My math education is based on Calculus or Real Analysis didactical books intended for bachelor's degrees, mainly read in chunks, and never went any further.
Generally, the Real Number System is said to exist and then introduced through axioms, like the ones in the Wikipedia's Construction of the real numbers. The $=$ sign is always used in all the field axioms and in 1 of the order axioms. Why is an equivalence relation, that is the $=$ sign, never defined for reals? Why is always taken for granted?
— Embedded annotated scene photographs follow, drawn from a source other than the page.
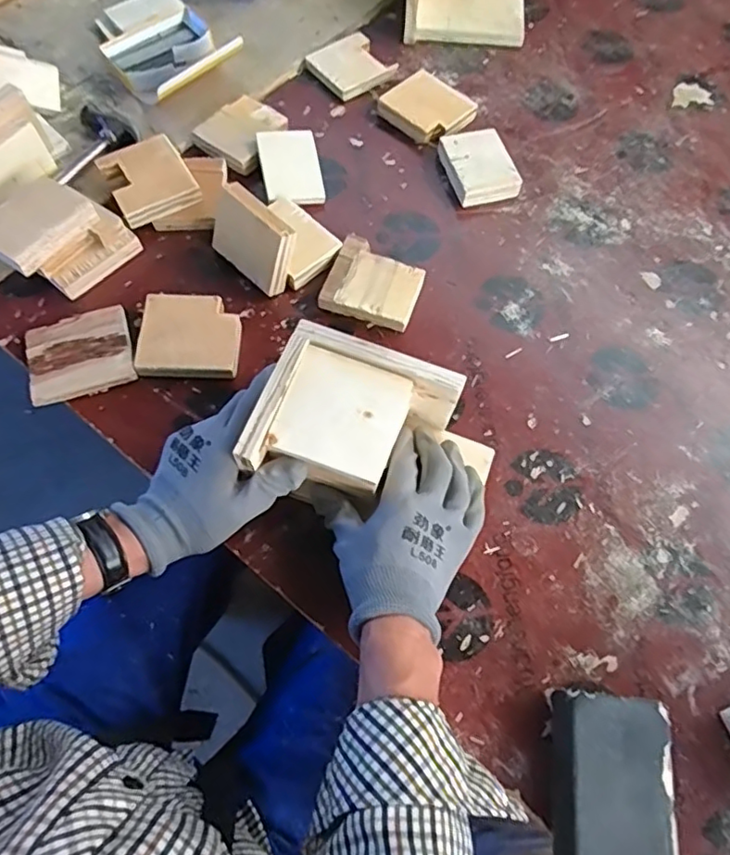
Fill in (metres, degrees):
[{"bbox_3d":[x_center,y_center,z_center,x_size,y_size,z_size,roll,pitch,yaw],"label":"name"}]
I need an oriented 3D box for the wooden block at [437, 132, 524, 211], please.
[{"bbox_3d":[0.129,-0.295,0.668,0.067,0.028,0.093,-17,68,-9],"label":"wooden block"}]

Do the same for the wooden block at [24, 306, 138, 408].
[{"bbox_3d":[-0.266,-0.068,0.553,0.090,0.020,0.086,-18,68,-9],"label":"wooden block"}]

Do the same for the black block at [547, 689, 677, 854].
[{"bbox_3d":[0.173,0.264,0.414,0.075,0.040,0.134,9,67,2],"label":"black block"}]

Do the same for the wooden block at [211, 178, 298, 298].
[{"bbox_3d":[-0.111,-0.187,0.581,0.097,0.071,0.021,41,37,15],"label":"wooden block"}]

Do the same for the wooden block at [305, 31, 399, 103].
[{"bbox_3d":[-0.015,-0.458,0.742,0.090,0.015,0.096,-37,73,-16],"label":"wooden block"}]

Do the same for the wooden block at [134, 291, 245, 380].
[{"bbox_3d":[-0.167,-0.087,0.565,0.092,0.026,0.085,-2,67,-3],"label":"wooden block"}]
My understanding is that for a field, an $=$ sign must be defined separately, while for an ordered field, it may be enough to say that
$$ \forall a, b \left[ a, b \in \Re \Rightarrow \left( a \leq b \wedge b \leq a \Rightarrow a = b \right) \right] $$
(antisimmetry) that is that this property may define the = sign, in the sense that every $=$ or $\neq$ sign in the field axioms may be replaced by
$$ a=b \Leftrightarrow a \leq b \wedge b \leq a \\ a \neq b \Leftrightarrow \neg (a \leq b \wedge b \leq a) $$
where the direction $a=b \Rightarrow a \leq b \wedge b \leq a$ is added to the theory exclusively for brevity, but not needed. For example the axiom "existance of multiplicative identity"
$$ \exists 1 \left[ 1 \in R \wedge 1 \neq 0 \wedge \forall a \right(a \in \Re \Rightarrow a \cdot 1=a \left) \right] \\ $$
may be replaced by
$$ \exists 1 \left[ 1 \in R \wedge \neg (1 \leq 0 \wedge 0 \leq 1) \wedge \forall a \right(a \in \Re \Rightarrow (a \cdot 1 \leq a \wedge a \leq a \cdot 1) \left) \right] \\ $$
The differences between the Wikipedia's article and the book I'm reviewing now is that transitivity is not included in the book as an axiom (but proved as a theorem), and reflexivity is not mentioned at all in the book. So reflexivity should also be redundant in the axioms listed in the Wikipedia's article and one should be able to prove it from the others (even though right now I'm now managing to do that).
Is my understanding correct?